Cet arrêt marque ainsi la fin d’un long feuilleton qui a commencé en 1996.
Après l’arrêt des poursuites devant les tribunaux américains et français,
la Belgique représentait le dernier espoir pour les victimes birmanes en
raison de la loi de compétence universelle du 26 juin 1993 qui autorisait
les juridictions belges à poursuivre les auteurs de crimes de guerre,
crimes contre l’humanité et génocide quel que soit le lieu de commission,
la nationalité de l’auteur et de la victime. C’est sur le fondement de
cette loi que les quatre Birmans déposèrent une plainte, le 25 avril 2002,
devant les tribunaux belges contre TOTAL pour son soutien logistique et
financier à la junte militaire responsable d’actes de torture, de
déplacement forcé de population et de travail forcé [1].
Les péripéties judiciaires en Belgique liées à la compétence de ses
tribunaux ont commencé le 5 août 2003, lorsque la loi de compétence
universelle, qui était une véritable avancée juridique, fut abrogée. Cette
abrogation fut assortie de dispositions transitoires, dont l’article 29
qui permettait aux juridictions belges de poursuivre les actions en cours
à condition qu’un des plaignants au moins ait la nationalité belge au
moment de l’introduction de la plainte. En application de cet article, le
Procureur général près la Cour de cassation décida, le 5 mai 2004, de
rejeter la plainte puisque aucun des plaignants n’avait la nationalité
belge. Cependant, un des Birmans avait la qualité de réfugié politique en
Belgique au moment du dépôt de la plainte et était rattaché de ce fait aux
autorités judiciaires belges. Dans un arrêt du 13 avril 2005, la Cour
d’arbitrage saisie pour examiner la conformité de l’article 29 à la
Constitution belge, déclara cette disposition inconstitutionnelle car elle
introduit une discrimination entre les réfugiés politiques et les
nationaux.
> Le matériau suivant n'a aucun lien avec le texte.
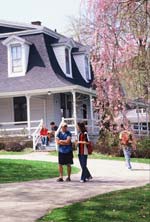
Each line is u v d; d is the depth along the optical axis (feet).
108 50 42.70
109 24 41.09
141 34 39.63
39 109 108.68
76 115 106.42
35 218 30.58
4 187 45.98
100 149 93.25
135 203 36.22
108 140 92.22
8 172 59.41
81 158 50.88
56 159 78.18
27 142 98.89
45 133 98.37
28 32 111.96
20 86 104.22
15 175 56.59
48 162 71.97
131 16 38.52
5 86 105.60
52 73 105.81
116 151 89.76
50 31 115.14
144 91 43.60
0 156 85.30
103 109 54.60
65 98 114.21
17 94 102.99
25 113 109.40
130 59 42.50
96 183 49.44
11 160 73.87
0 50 113.29
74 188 45.24
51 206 35.12
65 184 48.37
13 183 49.21
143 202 36.70
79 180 52.13
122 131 49.73
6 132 103.55
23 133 101.96
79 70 123.03
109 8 39.81
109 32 41.47
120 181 51.57
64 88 100.83
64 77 109.60
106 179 53.57
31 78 105.91
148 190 43.32
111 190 43.80
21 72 108.37
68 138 50.93
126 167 69.05
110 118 51.93
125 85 45.11
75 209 33.42
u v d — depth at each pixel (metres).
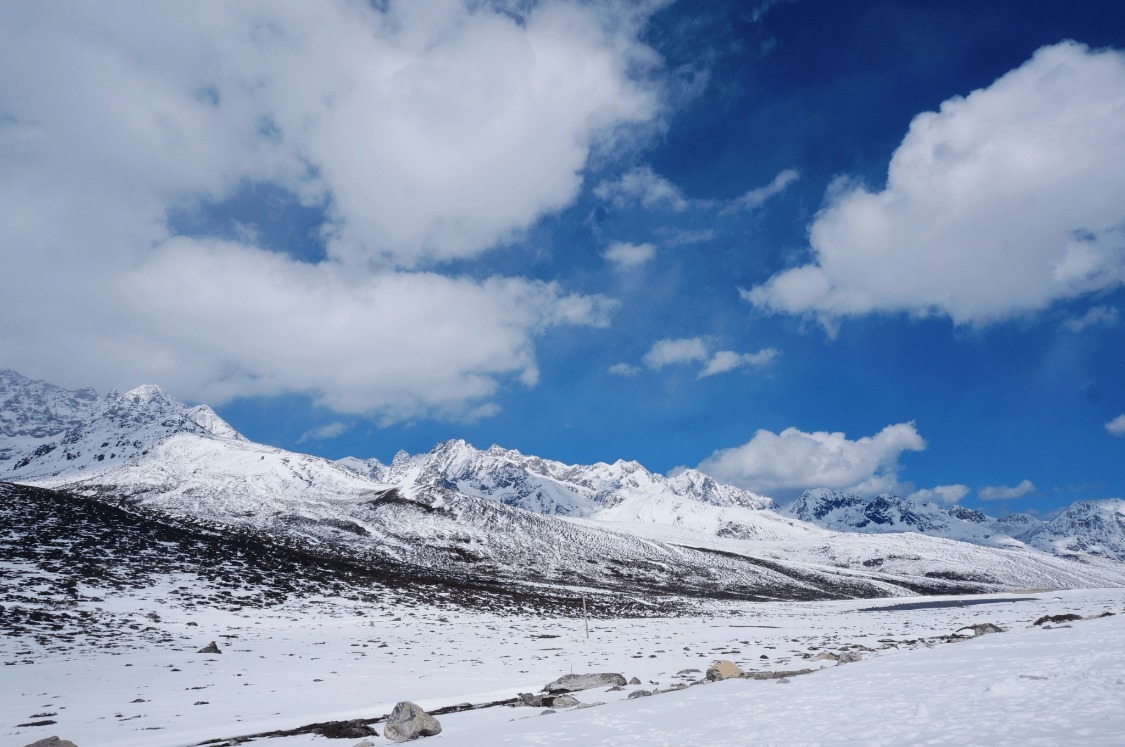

Mais, la Cour de Cassation décida de ne pas en tenir compte et
confirma le dessaisissement de la justice belge, le 29 juin 2005.
La Cour d’arbitrage répliqua, le 21 juin 2006, en annulant l’article 29 qui fait
obstacle à la recevabilité de la plainte. Mais la Cour de cassation a
persisté et retiré de manière définitive, le 28 mars 2007, le dossier
TOTAL de la justice belge au motif qu’une rétractation ne peut être
ordonnée que si elle est favorable au prévenu, c’est-à-dire TOTAL.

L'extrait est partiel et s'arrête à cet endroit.